Let animals brighten your day in self-isolation with virtual zoo encounters

Apr 08, 2020
People can tune in and watch animals frolicking about in zoos from the comfort of their own homes. Source: YouTube/ Sea Life Sydney Aquarium and Facebook/ Australia Reptile Park

There’s no denying self-isolation can become a little tedious after a few weeks, having already worked your way through a list of “must-watch” Netflix shows and cleaned everything from top to bottom. But now there’s a new way to pass the time, as zoos across the country have set up cameras in animal enclosures and are live-streaming the animals’ antics via the Internet.

So, instead of sitting around feeling bored, you can watch everything from penguins and lions to farm animals such as goats and chickens enjoying themselves throughout the day. Better yet, it’s completely free and some even include educational sessions about the creatures that you can pass on to the grandkids.

Zoos Victoria

Bored of Netflix, Stan and Foxtel? Fear not, as Zoos Victoria has created the perfect way to bring some happiness to your life during these trying times.

Cameras have been set up in Melbourne Zoo and Werribee Open Range Zoo, giving people across the globe the chance to watch animals frolicking about throughout the day from the comfort of their own home.

https://www.youtube.com/watch?v=DiQaOlsDZlY&feature=emb_title

From adorable snow leopard cubs and penguins to zebras and lions, the animals are on full display for the public to view at any time of the day. All the live-streams are available through the Zoos Victoria website 24/7. However, you may have to check back a few times throughout the day to catch a glimpse because the cameras can’t capture the whole enclosure and, like humans, they enjoy wandering about their enclosures.

Sea Life Sydney Aquarium

If you’re a grandparent then you’ve probably heard of the movie Happy Feet. It features some adorable penguins, one in particular who is struggling to fit in with the rest of his clan. The animated movie is a big hit, but do you know what’s even better? Watching real penguins strolling about in real time.
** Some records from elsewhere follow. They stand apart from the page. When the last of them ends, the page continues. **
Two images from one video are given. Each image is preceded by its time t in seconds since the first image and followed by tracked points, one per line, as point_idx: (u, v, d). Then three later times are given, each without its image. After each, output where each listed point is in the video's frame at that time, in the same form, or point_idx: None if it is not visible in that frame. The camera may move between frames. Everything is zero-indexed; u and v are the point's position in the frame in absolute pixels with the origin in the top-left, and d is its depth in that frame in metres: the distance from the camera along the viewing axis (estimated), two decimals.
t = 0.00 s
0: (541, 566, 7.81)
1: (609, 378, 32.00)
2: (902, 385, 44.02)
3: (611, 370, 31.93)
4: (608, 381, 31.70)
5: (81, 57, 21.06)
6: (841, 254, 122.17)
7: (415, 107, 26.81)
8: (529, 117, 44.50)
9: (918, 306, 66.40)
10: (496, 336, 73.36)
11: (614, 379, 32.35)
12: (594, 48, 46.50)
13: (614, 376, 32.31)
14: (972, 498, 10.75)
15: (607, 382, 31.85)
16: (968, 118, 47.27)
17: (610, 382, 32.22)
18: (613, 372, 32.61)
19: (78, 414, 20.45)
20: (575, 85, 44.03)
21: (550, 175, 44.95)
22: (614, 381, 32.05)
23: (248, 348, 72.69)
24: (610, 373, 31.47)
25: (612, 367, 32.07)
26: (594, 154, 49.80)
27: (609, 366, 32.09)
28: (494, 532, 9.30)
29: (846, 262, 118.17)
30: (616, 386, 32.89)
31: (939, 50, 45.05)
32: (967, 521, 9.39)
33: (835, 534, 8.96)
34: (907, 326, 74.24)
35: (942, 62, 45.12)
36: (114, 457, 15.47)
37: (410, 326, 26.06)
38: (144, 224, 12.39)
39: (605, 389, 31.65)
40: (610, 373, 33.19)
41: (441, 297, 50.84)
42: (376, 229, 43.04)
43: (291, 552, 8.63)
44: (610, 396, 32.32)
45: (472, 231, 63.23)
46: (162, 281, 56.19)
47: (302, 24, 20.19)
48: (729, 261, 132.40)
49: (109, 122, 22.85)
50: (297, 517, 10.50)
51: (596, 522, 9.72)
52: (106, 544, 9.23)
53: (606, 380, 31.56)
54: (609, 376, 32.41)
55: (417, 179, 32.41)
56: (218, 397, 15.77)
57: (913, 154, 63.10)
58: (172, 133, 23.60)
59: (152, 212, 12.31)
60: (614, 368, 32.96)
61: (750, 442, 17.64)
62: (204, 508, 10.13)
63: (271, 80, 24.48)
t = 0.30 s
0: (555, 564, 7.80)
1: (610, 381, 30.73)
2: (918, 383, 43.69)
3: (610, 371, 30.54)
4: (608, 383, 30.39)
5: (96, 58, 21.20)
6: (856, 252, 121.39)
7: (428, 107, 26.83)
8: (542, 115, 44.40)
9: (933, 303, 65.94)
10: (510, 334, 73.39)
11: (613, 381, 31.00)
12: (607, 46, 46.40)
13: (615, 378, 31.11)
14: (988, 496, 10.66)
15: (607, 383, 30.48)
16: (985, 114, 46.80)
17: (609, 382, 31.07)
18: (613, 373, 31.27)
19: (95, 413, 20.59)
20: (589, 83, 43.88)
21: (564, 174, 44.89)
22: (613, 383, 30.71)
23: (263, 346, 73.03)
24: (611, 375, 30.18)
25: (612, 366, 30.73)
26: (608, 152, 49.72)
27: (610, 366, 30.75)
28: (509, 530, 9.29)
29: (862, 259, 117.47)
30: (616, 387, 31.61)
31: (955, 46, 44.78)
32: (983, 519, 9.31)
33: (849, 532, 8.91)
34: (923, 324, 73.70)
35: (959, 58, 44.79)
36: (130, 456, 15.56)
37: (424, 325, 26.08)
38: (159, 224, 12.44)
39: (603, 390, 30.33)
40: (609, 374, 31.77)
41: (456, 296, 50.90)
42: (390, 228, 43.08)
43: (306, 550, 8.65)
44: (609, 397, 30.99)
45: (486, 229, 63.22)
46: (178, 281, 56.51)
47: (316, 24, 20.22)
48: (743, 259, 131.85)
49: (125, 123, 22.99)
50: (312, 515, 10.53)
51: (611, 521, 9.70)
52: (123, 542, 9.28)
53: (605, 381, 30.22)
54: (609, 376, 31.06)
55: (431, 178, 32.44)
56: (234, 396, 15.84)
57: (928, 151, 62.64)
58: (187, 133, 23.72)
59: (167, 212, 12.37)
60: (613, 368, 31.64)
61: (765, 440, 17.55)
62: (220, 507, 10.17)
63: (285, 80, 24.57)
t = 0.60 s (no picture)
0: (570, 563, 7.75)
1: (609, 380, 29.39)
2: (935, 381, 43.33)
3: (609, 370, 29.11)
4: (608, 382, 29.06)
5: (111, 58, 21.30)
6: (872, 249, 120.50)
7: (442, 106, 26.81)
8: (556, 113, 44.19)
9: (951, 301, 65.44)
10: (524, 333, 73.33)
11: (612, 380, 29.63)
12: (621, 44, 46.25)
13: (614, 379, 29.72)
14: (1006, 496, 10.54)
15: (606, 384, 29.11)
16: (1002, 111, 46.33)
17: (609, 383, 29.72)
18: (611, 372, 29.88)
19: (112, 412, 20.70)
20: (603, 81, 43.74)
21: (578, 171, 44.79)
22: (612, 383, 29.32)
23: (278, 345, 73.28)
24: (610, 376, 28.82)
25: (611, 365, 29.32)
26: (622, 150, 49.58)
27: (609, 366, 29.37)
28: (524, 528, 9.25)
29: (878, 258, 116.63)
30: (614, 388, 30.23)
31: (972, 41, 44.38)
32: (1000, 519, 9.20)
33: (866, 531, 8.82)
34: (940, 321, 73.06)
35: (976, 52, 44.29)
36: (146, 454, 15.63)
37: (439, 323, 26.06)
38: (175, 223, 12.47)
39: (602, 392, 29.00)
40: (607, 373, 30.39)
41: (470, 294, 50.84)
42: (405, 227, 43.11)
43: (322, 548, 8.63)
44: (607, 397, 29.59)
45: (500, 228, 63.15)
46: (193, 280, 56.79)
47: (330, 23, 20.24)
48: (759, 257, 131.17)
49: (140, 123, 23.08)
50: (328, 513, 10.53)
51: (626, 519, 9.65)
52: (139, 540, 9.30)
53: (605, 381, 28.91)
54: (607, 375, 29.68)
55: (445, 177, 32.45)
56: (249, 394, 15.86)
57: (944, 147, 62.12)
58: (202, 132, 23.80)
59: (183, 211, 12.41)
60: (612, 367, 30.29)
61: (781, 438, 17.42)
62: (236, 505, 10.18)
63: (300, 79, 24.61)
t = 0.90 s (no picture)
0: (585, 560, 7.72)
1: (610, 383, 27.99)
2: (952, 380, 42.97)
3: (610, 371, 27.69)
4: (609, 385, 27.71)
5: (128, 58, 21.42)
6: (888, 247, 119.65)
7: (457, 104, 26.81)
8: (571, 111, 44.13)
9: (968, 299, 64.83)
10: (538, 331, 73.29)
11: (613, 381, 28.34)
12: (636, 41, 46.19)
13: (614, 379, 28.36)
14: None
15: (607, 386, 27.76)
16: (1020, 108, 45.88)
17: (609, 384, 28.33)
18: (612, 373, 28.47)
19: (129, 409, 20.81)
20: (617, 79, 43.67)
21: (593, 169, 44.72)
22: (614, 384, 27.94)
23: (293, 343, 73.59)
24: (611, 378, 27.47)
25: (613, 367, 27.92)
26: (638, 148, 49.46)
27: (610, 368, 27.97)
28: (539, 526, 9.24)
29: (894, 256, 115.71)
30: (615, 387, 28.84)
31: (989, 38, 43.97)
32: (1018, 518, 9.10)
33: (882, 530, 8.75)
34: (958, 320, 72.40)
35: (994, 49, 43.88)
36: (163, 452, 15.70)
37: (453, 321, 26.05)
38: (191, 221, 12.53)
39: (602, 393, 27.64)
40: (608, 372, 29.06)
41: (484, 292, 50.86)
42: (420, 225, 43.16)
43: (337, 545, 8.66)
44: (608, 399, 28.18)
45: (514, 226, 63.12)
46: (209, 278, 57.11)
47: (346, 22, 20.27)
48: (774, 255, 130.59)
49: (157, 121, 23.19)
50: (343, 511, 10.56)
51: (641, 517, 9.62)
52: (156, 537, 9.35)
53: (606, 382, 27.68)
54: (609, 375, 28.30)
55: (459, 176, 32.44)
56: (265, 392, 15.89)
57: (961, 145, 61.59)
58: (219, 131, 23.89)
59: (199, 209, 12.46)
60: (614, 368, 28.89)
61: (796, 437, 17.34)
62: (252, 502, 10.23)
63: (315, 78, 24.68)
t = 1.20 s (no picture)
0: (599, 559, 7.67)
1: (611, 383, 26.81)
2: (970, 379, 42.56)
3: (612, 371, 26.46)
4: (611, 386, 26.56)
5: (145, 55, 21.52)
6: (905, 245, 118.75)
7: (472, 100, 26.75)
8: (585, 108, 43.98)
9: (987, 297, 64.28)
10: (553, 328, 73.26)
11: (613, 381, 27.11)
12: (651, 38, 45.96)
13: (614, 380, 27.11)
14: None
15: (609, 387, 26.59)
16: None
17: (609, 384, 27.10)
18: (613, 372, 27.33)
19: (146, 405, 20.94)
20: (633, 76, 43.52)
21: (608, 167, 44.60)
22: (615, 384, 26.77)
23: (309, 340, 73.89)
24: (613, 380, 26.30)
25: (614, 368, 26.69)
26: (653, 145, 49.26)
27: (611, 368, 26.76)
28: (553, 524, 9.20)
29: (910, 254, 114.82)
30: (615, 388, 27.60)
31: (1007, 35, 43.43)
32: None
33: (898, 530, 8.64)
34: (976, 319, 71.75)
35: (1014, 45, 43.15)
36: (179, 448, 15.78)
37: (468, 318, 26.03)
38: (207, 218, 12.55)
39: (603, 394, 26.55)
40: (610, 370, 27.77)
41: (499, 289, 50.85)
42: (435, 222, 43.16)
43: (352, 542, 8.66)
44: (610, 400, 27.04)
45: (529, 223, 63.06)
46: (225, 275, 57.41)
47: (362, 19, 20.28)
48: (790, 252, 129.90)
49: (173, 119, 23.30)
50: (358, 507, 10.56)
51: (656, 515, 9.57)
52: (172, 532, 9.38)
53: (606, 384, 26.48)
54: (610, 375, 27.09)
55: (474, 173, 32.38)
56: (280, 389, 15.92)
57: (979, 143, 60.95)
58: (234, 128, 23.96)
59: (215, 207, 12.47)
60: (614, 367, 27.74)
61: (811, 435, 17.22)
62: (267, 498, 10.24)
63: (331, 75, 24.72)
With its doors currently closed to the public, the Sea Life Sydney Aquarium is live-streaming its animals instead, including the penguins and a Dugong called Pig. The videos also feature talks by some of the keepers who care for the animals. So, even though you might not be able to see your grandkids at the moment you can watch the videos from the safety of your own homes and help them to learn about the cute creatures.

Edgar’s Mission

If you want to help out a not-for-profit organisation, while also bringing some joy to your life, you can tune into Edgar Mission‘s regular live-stream of its cute farm animals. The Victorian animal shelter has, like many other places, been forced to close amid the Covid-19 outbreak and it needs all the support it can get during these tough times.

While many won’t have any extra money to donate to the shelter, you can simply show your support by watching and sharing the videos uploaded to the Edgar Mission Facebook page. And trust us – they will brighten your day.

In the videos you’ll see goats, chickens, pigs and sheep getting their daily feed, as well as some commentary from organisation founder Pam Ahern.

Australian Reptile Park

The popular Australian Reptile Park in New South Wales is keeping Aussies happy with the launch of its daily live-streams and education sessions for children in self-isolation across the country. Each day live videos are posted to the park’s Facebook page featuring different animals and talks by the park’s keepers.

One of the first to be streamed featured Hugo the tortoise, while others have given viewers an insight into Tasmanian Devils and Tawny Frogmouths. The videos are great for the grandchildren to enjoy, as well as you, and can help keep you connected to nature.

The live-streams are published to the park’s social media page from Monday to Friday at 2pm, while the educational sessions are posted at 10am.

How are you keeping yourself entertained in self-isolation? Have you watched any of the zoo live-streams?